Saliva Cotinine Testing
GFC Diagnostics has developed a salivary cotinine test. The improved assay is more sensitive and specific than the previous test, being reported at 90% and 98% respectively, with an accuracy of 94% (Eur Resp J 2012). We have included a saliva collecting device which consists of a white collecting swab and vial. The swab actively absorbs saliva and when saturated holds approximately 1.5ml, but this can be used repeatedly to collect the right amount of saliva. The swab is squeezed into the bottle which has markings on the side to ensure the correct volume is collected. The saliva collecting device is available separately. The new saliva test is ideally suited for the dental profession and studying smoking-related oral disease. An article in Preventative Dentistry highlights the role of smoking in causing periodontitis. It can also be used in pharmacies to verify smoking, especially for the insurance industry.

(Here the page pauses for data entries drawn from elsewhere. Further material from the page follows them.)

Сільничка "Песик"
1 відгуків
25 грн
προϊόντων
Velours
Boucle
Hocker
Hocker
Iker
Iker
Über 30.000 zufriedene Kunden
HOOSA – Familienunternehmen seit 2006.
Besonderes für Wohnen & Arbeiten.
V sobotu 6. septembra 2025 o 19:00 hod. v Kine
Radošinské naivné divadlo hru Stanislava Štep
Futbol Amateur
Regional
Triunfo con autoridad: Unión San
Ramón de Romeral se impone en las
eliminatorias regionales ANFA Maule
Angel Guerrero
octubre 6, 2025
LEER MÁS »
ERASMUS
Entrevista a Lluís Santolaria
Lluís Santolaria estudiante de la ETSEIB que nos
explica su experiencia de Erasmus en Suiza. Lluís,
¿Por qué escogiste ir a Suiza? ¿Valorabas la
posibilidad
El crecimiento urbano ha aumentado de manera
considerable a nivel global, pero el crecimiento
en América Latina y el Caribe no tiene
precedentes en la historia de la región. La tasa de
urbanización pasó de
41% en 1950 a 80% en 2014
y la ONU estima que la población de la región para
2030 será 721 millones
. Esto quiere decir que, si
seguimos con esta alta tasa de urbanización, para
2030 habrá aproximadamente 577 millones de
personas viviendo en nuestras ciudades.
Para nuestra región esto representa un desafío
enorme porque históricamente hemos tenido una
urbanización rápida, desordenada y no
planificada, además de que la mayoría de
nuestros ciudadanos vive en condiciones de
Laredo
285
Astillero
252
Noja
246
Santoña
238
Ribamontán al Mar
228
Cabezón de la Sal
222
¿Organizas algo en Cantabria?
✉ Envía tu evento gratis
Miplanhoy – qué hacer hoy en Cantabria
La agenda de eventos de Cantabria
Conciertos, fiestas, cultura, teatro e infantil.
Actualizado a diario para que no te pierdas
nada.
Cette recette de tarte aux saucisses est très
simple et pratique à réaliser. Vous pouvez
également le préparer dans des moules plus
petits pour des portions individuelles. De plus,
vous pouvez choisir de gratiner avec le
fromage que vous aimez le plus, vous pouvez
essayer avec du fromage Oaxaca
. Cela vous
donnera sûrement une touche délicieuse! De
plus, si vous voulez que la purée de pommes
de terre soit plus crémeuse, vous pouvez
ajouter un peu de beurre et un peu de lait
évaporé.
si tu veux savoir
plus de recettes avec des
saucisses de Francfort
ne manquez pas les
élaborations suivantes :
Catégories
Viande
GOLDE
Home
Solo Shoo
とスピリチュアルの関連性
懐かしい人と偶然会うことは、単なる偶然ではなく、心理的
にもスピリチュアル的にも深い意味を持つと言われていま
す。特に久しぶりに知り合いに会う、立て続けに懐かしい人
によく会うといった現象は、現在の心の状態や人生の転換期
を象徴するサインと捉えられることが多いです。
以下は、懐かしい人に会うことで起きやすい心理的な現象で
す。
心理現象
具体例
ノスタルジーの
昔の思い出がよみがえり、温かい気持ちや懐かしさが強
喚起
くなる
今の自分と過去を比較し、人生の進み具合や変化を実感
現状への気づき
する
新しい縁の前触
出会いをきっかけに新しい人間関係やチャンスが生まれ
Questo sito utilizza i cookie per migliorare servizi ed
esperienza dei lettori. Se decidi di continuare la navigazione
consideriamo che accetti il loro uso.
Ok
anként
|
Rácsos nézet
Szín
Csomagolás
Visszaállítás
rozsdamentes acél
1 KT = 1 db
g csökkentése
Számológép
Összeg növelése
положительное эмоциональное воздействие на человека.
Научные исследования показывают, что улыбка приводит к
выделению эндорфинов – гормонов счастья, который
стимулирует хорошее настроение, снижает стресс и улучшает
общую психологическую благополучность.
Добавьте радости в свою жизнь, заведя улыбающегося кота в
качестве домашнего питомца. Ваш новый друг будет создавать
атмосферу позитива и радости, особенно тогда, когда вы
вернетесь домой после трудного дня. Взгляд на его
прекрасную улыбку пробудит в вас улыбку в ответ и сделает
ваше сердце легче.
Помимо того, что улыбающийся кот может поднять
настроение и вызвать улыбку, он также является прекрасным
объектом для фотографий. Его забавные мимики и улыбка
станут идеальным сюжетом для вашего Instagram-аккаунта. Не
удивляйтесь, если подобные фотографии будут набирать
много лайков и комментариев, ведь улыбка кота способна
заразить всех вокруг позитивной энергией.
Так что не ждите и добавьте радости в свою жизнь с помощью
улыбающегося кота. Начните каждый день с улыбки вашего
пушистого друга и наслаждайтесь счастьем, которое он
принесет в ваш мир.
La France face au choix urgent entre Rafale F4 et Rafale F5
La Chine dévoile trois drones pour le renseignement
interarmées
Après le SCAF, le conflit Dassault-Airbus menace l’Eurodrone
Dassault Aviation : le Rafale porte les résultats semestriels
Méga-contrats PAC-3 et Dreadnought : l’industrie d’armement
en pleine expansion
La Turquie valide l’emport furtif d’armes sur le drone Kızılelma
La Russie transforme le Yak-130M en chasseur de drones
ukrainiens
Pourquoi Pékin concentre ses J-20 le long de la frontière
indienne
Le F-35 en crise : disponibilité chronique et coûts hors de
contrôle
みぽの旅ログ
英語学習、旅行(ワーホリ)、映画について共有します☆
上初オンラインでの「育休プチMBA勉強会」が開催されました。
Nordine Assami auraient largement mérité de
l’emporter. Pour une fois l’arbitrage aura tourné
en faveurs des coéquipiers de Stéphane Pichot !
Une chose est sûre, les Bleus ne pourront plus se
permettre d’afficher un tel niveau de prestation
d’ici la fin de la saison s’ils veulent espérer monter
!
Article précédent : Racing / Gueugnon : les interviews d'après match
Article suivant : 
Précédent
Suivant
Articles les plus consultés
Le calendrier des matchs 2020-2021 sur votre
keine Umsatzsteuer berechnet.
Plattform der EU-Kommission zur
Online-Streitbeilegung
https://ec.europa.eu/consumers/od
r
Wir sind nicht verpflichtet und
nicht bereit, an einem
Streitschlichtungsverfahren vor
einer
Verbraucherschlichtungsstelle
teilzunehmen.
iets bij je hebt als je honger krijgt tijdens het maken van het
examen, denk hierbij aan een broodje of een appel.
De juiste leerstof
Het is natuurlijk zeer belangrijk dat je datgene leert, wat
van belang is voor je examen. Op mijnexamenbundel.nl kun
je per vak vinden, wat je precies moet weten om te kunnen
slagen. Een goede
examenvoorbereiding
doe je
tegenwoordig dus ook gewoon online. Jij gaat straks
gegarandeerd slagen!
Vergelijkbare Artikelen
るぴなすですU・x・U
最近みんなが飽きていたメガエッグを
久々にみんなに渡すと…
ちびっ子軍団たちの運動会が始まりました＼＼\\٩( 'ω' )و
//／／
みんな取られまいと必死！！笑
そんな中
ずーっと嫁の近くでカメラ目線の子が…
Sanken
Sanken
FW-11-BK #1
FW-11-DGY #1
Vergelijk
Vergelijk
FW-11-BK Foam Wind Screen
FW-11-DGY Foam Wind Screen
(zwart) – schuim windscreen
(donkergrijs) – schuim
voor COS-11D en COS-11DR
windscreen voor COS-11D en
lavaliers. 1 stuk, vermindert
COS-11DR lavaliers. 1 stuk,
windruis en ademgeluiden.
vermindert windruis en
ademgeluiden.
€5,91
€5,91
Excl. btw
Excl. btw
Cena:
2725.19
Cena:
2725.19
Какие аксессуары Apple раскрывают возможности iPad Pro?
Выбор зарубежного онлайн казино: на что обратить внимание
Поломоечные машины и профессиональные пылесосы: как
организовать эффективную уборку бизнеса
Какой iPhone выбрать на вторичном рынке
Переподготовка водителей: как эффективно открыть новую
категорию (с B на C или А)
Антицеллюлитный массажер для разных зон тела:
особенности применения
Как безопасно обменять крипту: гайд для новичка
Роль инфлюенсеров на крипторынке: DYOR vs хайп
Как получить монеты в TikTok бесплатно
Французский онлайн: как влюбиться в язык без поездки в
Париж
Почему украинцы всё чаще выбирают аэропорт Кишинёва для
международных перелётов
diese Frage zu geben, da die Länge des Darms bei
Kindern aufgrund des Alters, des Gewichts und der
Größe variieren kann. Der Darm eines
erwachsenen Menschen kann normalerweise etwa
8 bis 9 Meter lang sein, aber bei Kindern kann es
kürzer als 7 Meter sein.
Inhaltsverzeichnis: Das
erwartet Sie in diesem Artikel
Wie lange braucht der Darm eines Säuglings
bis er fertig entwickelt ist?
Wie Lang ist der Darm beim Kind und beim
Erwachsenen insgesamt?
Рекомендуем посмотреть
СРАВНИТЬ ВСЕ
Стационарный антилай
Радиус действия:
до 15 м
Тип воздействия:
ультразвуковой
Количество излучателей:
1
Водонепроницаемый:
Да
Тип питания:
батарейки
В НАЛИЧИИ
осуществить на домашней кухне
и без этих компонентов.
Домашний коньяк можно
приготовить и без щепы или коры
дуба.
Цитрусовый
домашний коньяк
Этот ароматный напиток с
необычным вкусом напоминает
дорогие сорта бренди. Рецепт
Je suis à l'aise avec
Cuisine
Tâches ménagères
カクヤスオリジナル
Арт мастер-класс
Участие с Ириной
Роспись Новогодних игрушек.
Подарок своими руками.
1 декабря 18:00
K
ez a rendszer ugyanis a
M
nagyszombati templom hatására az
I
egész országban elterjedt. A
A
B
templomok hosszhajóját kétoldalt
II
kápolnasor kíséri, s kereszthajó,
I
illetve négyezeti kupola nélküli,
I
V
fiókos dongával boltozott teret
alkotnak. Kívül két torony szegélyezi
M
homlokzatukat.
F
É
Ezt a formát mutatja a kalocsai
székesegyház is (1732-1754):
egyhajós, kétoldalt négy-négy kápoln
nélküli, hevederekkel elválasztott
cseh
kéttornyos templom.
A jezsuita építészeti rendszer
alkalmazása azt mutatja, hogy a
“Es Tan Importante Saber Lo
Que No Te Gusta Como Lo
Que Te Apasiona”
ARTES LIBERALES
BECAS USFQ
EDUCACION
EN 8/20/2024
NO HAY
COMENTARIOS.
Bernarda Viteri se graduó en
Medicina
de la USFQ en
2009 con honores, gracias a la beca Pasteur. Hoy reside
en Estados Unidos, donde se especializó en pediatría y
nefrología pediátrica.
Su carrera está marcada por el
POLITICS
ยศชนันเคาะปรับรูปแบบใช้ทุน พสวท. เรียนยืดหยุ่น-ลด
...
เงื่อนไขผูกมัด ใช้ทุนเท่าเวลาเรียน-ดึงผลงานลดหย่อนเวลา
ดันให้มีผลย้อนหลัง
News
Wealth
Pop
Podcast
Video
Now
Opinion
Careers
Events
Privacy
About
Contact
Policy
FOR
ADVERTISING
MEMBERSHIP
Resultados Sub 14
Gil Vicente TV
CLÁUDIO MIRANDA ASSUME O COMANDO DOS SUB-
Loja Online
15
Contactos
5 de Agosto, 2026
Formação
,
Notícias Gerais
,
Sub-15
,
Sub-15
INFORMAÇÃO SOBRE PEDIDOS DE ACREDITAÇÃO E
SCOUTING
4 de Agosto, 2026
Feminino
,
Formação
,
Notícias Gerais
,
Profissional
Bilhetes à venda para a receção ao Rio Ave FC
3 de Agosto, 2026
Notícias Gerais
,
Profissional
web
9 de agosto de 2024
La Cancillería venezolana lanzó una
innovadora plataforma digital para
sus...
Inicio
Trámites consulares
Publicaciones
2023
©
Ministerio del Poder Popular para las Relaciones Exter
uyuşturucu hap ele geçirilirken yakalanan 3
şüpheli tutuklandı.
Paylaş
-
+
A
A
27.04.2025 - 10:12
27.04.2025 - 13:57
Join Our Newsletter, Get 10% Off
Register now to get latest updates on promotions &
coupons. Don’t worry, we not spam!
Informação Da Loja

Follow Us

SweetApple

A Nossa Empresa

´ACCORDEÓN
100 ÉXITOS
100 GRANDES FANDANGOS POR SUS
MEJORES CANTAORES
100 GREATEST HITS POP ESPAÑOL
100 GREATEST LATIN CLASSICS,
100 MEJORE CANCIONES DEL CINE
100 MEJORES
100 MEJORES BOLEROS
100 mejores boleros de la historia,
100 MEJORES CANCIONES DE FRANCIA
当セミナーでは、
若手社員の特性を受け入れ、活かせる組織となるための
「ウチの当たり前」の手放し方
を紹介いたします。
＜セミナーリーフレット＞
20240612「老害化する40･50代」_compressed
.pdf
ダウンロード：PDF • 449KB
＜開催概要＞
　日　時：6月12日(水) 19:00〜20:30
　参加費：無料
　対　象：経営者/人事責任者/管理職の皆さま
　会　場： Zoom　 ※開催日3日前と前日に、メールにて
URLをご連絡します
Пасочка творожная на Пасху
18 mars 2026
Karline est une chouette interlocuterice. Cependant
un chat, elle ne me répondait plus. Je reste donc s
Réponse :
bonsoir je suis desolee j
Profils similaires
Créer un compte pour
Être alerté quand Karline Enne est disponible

The new saliva test is ideally suited for the dental profession and studying smoking-related oral disease. An article in Preventative Dentistry highlights the role of smoking in causing periodontitis. It can also be used in pharmacies to verify smoking, especially for the insurance industry.
Work with the previous saliva test was published (Annals of Clinical Biochemistry 2000; 37: 666-673) and an evaluation undertaken with the test at the dental chair-side test to quantify nicotine intake, a comparison with oral health parameters and an intervention to improve smoking cessation.
The results (IADRA 2004) showed significant correlations between salivary SmokeScreen cotinine values and incidence of caries (r=0.25, p<0.01), Community Periodontal Index of Treatment Needs (CPITN) scores (r=0.4, p<0.001), probing pocket depths (r=0.26 p<0.01), mobility, (r=0.34, p<0.001) and the presence of adverse oral mucosal change (r=0.26, p<0.01).
The evaluation was published in the British Medical Journal 2005; 331: 999-1002 and showed a higher smoking quit rate was achieved with the point of care test (23% cases v 7% controls; p < 0.04), and overall tobacco use also decreased (68% cases v 28% controls; P < 0.001).
The conclusions were that incorporation of individualised personal feedback using a point of care test for salivary nicotine metabolites into a general practice based smoking cessation programme increased quit rates by 17% at eight weeks and reduced tobacco use.